No, no. Q1, we are expecting the startup -- and sometime, maybe in early part of Q2, we are confident that we'll be able to stabilize the unit. Yes, at least 1 quarter stabilization maybe by mid-Q2, we should start reaching towards the stabilization.
Can we take the last question, please? Operator?
We'll take the last question from the line of Nikhil from AB Bernstein.
My first question is regarding the bid for battery storage in Gujarat where JSW had quoted very competitively, so given the battery prices and those kind of bids, do you see your strategy shift back from pump storage more towards battery going forward? Or do you see a need for both...
Nikhil. Now with the battery prices moderating what it was still about 1 year, 1.5 years or 2 years back and also the execution of the project the decision pump storage is normally higher, battery percentage will improve. But seeing that it will be that both have their own benefits. So I think both will exist and battery, that is the reason, as I told you, by FY '27, it is projected that between 8 to 9 gigawatts of battery storage will commission and about 7 to 8 gigawatts of pump storage.
But when we see that this percentage by FY '32, the percentage of pump storage will increase as compared to battery storage, capacity additions will happen in both the spaces. It is because a long period required to complete the project. So both are required. It is not that battery alone can replace this. And we already have MoUs for pump storage also in place on which we are working for PSP also.
Understood. My second question is on -- if I wanted to ask you to highlight the single biggest challenge here you've seen in achieving our FY '25, '26 renewable capacity addition plan? What would it be? Would it be wind turbine availability? Would it be modules, land or transmission?
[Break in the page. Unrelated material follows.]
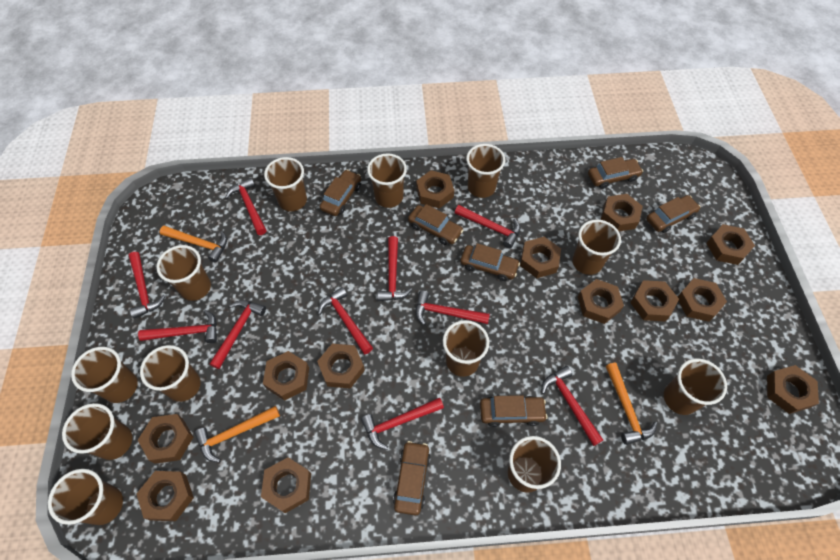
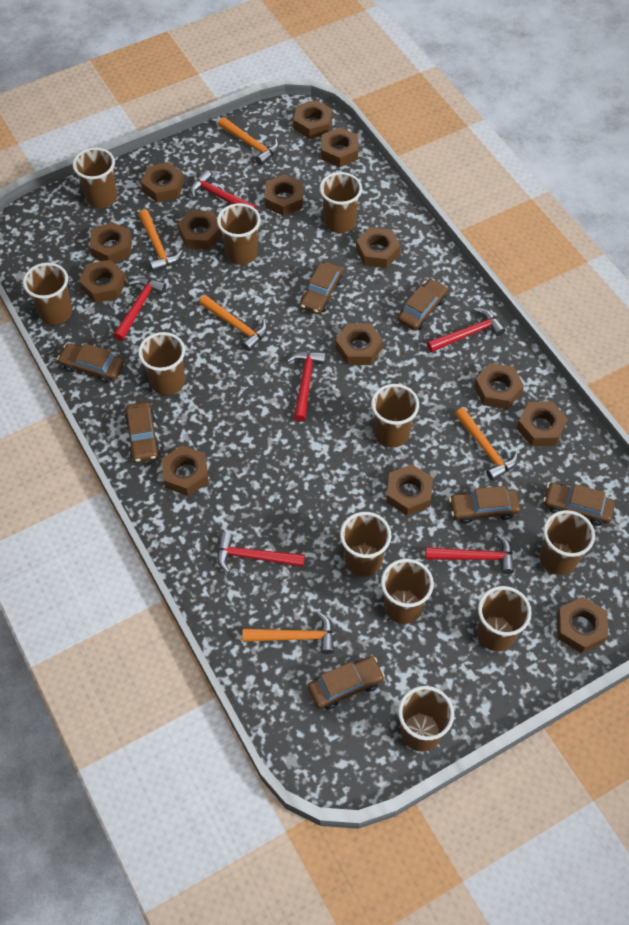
brown cup: [48,469,123,525] [62,403,132,460] [71,347,138,403] [140,345,201,402] [156,245,211,301] [264,157,307,211] [367,153,407,208] [443,320,489,377] [466,144,505,198] [508,436,561,493] [572,219,621,275] [664,359,727,415] = 12 -> [23,263,72,325] [73,148,117,208] [138,332,185,395] [217,203,261,265] [320,172,362,233] [340,512,391,576] [371,384,419,448] [381,559,434,624] [398,686,454,752] [477,586,532,651] [540,510,595,575] = 11
brown nut: [137,471,194,521] [138,414,193,464] [261,457,311,513] [263,351,309,400] [317,344,365,389] [416,170,454,209] [520,237,561,278] [578,279,624,324] [601,194,643,231] [630,280,679,322] [678,278,727,322] [706,224,755,265] [767,365,819,414] = 13 -> [79,260,126,303] [89,222,132,263] [141,162,184,203] [162,445,209,496] [178,210,222,250] [265,174,303,216] [293,100,332,139] [322,127,358,167] [336,323,383,365] [356,227,401,268] [386,464,433,516] [474,363,524,409] [517,401,568,446] [557,597,608,653] = 14
orange hammer: [160,226,227,263] [194,406,280,463] [606,363,658,445] = 3 -> [139,209,183,272] [199,295,267,351] [218,117,279,165] [242,611,334,654] [455,408,518,481] = 5
red hammer: [129,252,166,319] [138,310,217,343] [210,300,266,369] [225,178,266,235] [318,287,373,354] [361,398,444,450] [377,236,412,301] [416,291,490,325] [455,205,520,248] [541,366,603,446] = 10 -> [113,278,166,341] [190,170,257,210] [217,532,305,573] [287,352,326,422] [425,534,514,574] [427,308,505,353] = 6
No. See, the thing is these are the 3 key areas where you see we have already the team -- operational team and also at the management level, these 3 are very, very clear areas where any -- we need to focus. And I will tell you that we have -- how we have seen these areas and what we have done is, of course, land definitely is a must. That is the starting point on which we have already started building the required land bank. And when we see that the 2 years completion from the signing of the PPA, we will be ready from that aspect.
Second is also to add, along with land, which we have not mentioned, is the evacuation and the connectivity of the substations on which the CTU is also working, and we are also working. We have applied for the connectivities to match it with the completion of the project that connectivity should be there.
Now coming to solar and wind turbine WTG availability, we don't see that as a challenge, especially from the wind space. There are enough capacities right now, not in India, but the opportunities which are there in outside India, maybe in China also. So we have already locked in significant capacities what we need for wind turbine already and which will take care of our maybe next year requirement also.
And in terms of solar modules, when we say enough capacities are now there in India and the new capacities which are going to get added in the current fiscal by December. There will not be any challenge we see in terms of module availability for us at least and also from wind turbine availability. So we have taken these 3 areas as the identified areas to focus on, and the team is -- and the management is definitely working on that.
I now hand the conference over to the management for closing comments.
Thank you, everyone, for joining this call. And in case there are any follow-ups, please feel free to reach out to the Investor Relations team, and they'll be happy to answer all your queries. Thank you very much.
Thank you. Thank you all. Thank you very much.
Thank you very much. On behalf of JM Financial, that concludes this conference. Thank you for joining us, and you may now disconnect your lines. Thank you.